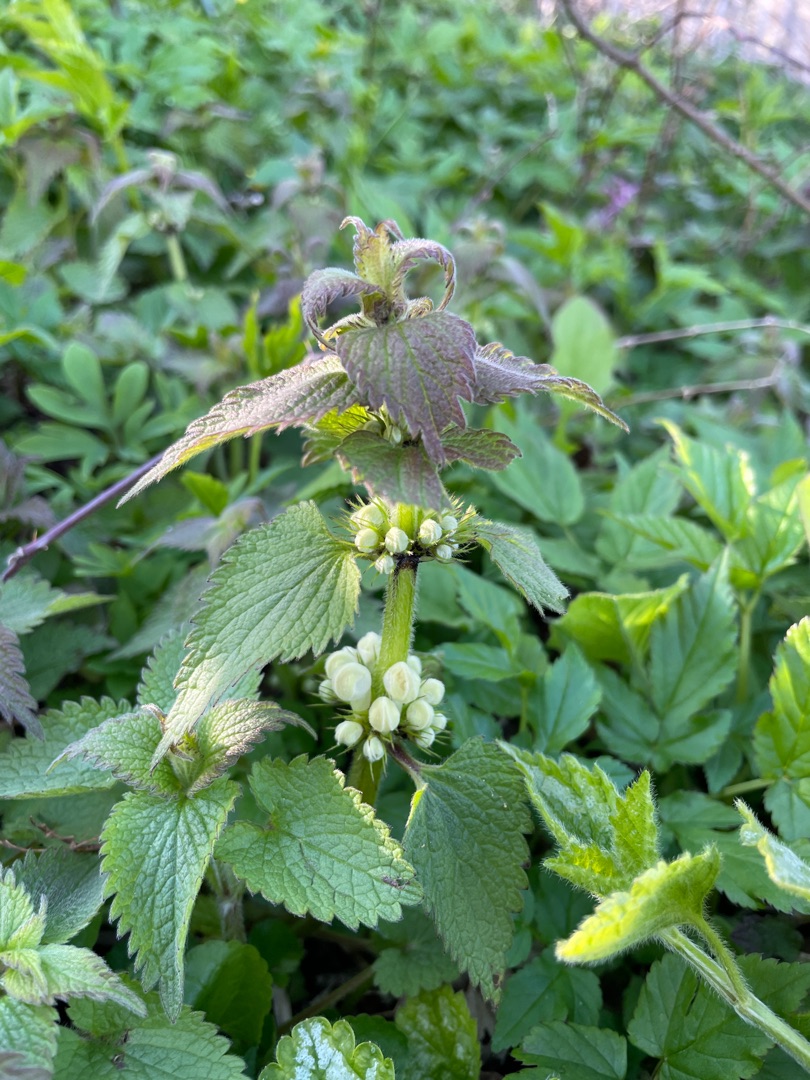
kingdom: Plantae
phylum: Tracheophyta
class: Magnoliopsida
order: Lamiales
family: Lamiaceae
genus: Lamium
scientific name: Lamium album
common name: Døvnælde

* * *

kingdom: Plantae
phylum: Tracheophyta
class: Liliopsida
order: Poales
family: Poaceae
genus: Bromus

Problem :: Copy the records again, replacing "common name" with "vernacular name" and leaving everything else unchanged. Start at the line containing "order: Lamiales" and end after the line containing "common name: Døvnælde".

Expected answer ::
order: Lamiales
family: Lamiaceae
genus: Lamium
scientific name: Lamium album
vernacular name: Døvnælde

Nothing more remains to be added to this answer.